Given is a sequence of integers $A = (A_1, \\ldots, A_N)$.

Consider a pair of sequences of integers $B = (B_1, \\ldots, B_N)$ and $C = (C_1, \\ldots, C_N)$ that satisfies the following conditions:

• $A_i = B_i + C_i$ holds for each $1\\leq i\\leq N$;
• $B$ is non-decreasing, that is, $B_i\\leq B_{i+1}$ holds for each $1\\leq i\\leq N-1$;
• $C$ is non-increasing, that is, $C_i\\geq C_{i+1}$ holds for each $1\\leq i\\leq N-1$.
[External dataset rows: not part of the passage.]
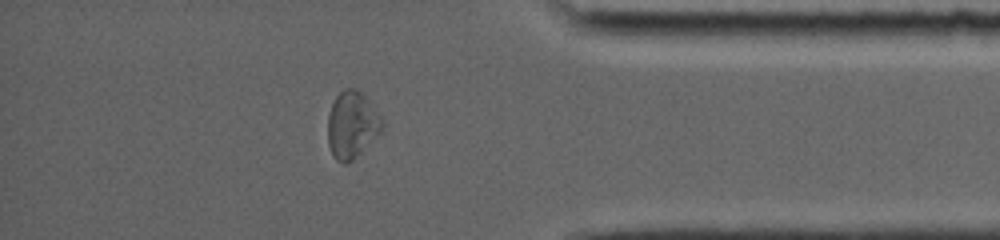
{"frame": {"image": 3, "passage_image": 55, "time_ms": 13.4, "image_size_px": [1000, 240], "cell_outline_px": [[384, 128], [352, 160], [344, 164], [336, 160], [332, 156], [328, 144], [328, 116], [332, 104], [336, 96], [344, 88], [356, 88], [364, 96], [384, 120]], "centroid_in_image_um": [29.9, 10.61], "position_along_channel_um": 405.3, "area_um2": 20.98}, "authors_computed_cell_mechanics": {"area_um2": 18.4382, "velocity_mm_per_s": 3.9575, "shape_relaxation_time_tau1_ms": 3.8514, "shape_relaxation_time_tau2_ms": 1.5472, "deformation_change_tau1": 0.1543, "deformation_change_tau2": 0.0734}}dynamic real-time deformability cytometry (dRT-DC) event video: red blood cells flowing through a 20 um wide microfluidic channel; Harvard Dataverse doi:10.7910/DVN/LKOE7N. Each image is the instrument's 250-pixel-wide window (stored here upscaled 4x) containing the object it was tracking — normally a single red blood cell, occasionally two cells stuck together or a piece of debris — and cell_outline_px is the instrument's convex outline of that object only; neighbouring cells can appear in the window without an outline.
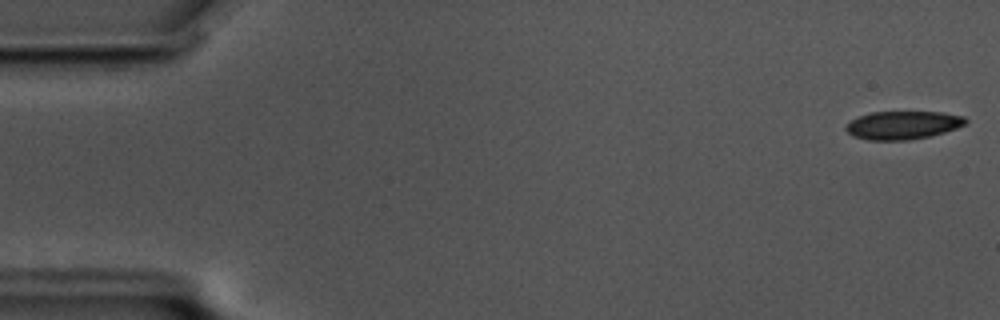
{"species": "common noctule bat (a hibernating species)", "species_latin": "Nyctalus noctula", "temperature_condition": "cold", "stored_images_in_passage": 57, "camera_frame_rate_fps": 3000, "um_per_image_px": 0.085, "animal": {"sex": "male", "body_mass_g": 17.5, "forearm_length_mm": 52.3}, "frame": {"image": 1, "passage_image": 1, "time_ms": 0.0, "image_size_px": [1000, 320], "cell_outline_px": [[968, 120], [964, 124], [956, 128], [944, 132], [928, 136], [908, 140], [868, 140], [852, 136], [844, 128], [844, 124], [860, 116], [872, 112], [940, 112], [964, 116]], "centroid_in_image_um": [76.7, 10.64], "position_along_channel_um": 8.3, "area_um2": 19.59}}
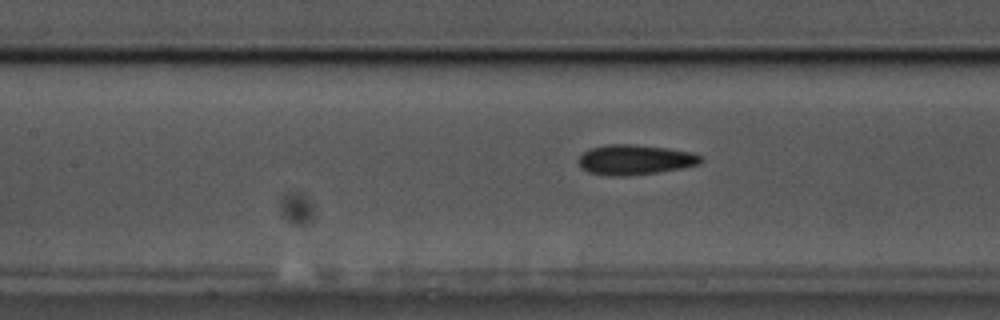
{"frame": {"image": 2, "passage_image": 25, "time_ms": 8.0, "image_size_px": [1000, 320], "cell_outline_px": [[704, 160], [700, 164], [684, 168], [656, 172], [624, 176], [608, 176], [588, 172], [580, 164], [580, 156], [584, 152], [592, 148], [608, 144], [632, 144], [668, 148], [692, 152], [700, 156]], "centroid_in_image_um": [54.02, 13.57], "position_along_channel_um": 153.4, "area_um2": 21.27}}
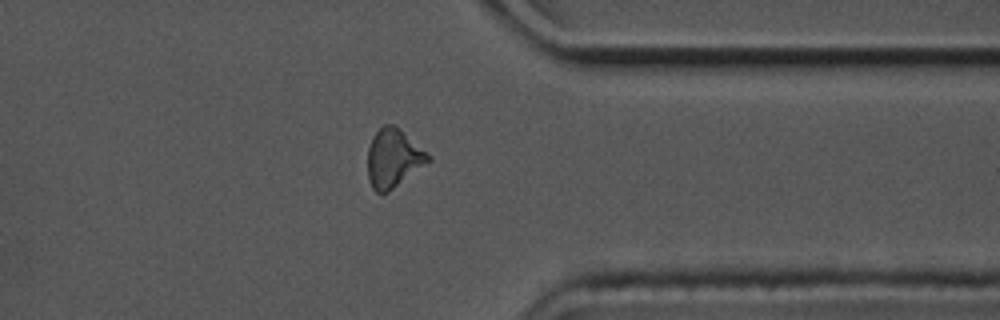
{"frame": {"image": 3, "passage_image": 45, "time_ms": 14.667, "image_size_px": [1000, 320], "cell_outline_px": [[432, 160], [388, 192], [380, 196], [372, 188], [368, 180], [368, 148], [372, 136], [384, 124], [392, 124], [400, 128], [428, 152], [432, 156]], "centroid_in_image_um": [33.44, 13.46], "position_along_channel_um": 378.0, "area_um2": 20.98}, "authors_computed_cell_mechanics": {"area_um2": 20.6346, "velocity_mm_per_s": 3.4703, "shape_relaxation_time_tau1_ms": 5.1223, "shape_relaxation_time_tau2_ms": 2.486, "deformation_change_tau1": 0.1506, "deformation_change_tau2": 0.1026}}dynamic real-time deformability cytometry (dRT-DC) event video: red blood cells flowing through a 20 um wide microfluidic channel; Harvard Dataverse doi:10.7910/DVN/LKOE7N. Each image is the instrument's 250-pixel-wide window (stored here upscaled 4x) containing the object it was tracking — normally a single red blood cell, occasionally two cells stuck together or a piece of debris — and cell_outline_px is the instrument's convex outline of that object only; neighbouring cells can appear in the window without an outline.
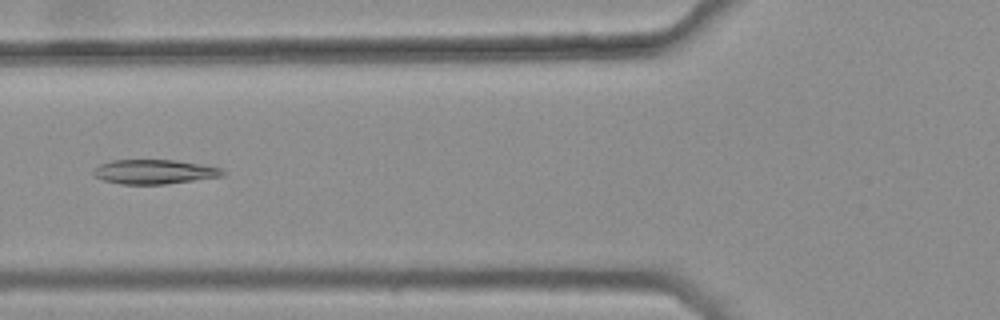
{"species": "common noctule bat (a hibernating species)", "species_latin": "Nyctalus noctula", "temperature_condition": "warm", "stored_images_in_passage": 5, "camera_frame_rate_fps": 3000, "um_per_image_px": 0.085, "animal": {"sex": "female", "body_mass_g": 25.1}, "frame": {"image": 1, "passage_image": 5, "time_ms": 1.333, "image_size_px": [1000, 320], "cell_outline_px": [[224, 172], [220, 176], [164, 184], [120, 184], [104, 180], [96, 176], [92, 172], [100, 164], [112, 160], [172, 160], [200, 164], [220, 168]], "centroid_in_image_um": [13.06, 14.6], "position_along_channel_um": 112.7, "area_um2": 17.92}}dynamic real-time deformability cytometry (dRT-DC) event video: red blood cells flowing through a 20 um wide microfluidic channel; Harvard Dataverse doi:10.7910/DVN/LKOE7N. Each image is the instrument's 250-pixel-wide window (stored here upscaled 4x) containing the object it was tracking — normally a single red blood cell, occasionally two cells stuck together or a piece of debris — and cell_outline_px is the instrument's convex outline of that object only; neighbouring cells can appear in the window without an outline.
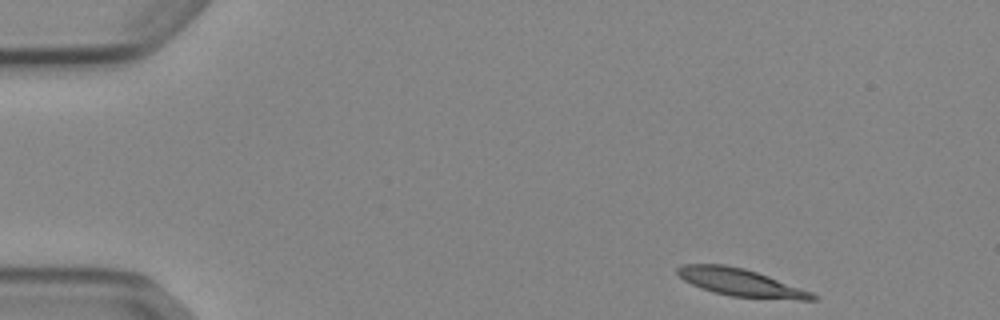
{"species": "Egyptian fruit bat (a non-hibernating species)", "species_latin": "Rousettus aegyptiacus", "temperature_condition": "cold", "stored_images_in_passage": 47, "camera_frame_rate_fps": 3000, "um_per_image_px": 0.085, "animal": {"sex": "female"}, "frame": {"image": 1, "passage_image": 1, "time_ms": 0.0, "image_size_px": [1000, 320], "cell_outline_px": [[820, 300], [800, 300], [732, 296], [700, 288], [684, 280], [676, 272], [676, 268], [684, 264], [724, 264], [744, 268], [768, 276], [812, 292], [820, 296]], "centroid_in_image_um": [62.99, 24.01], "position_along_channel_um": 22.0, "area_um2": 21.5}}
Find the minimum possible value of $\\sum_{i=1}^N \\bigl(\\lvert B_i\\rvert + \\lvert C_i\\rvert\\bigr)$.

Constraints

• $1\\leq N\\leq 2\\times 10^5$
• $\-10^8\\leq A_i\\leq 10^8$

Input

Input is given from Standard Input in the following format:

$N$ $A_1$ $A_2$ $\\ldots$ $A_N$

Output

Print the answer.

Sample Input 1

3
1 -2 3

Sample Output 1

10

One pair of sequences $B = (B_1, \\ldots, B_N)$ and $C = (C_1, \\ldots, C_N)$ that yields the minimum value is:

• $B = (0, 0, 5)$,
• $C = (1, -2, -2)$.

Here we have $\\sum_{i=1}^N \\bigl(\\lvert B_i\\rvert + \\lvert C_i\\rvert\\bigr) = (0+1) + (0+2) + (5+2) = 10$.

Sample Input 2

4
5 4 3 5

Sample Output 2

17

One pair of sequences $B$ and $C$ that yields the minimum value is:

• $B = (0, 1, 2, 4)$,
• $C = (5, 3, 1, 1)$.

Sample Input 3

1
-10

Sample Output 3

10

One pair of sequences $B$ and $C$ that yields the minimum value is:

• $B = (-3)$,
• $C = (-7)$.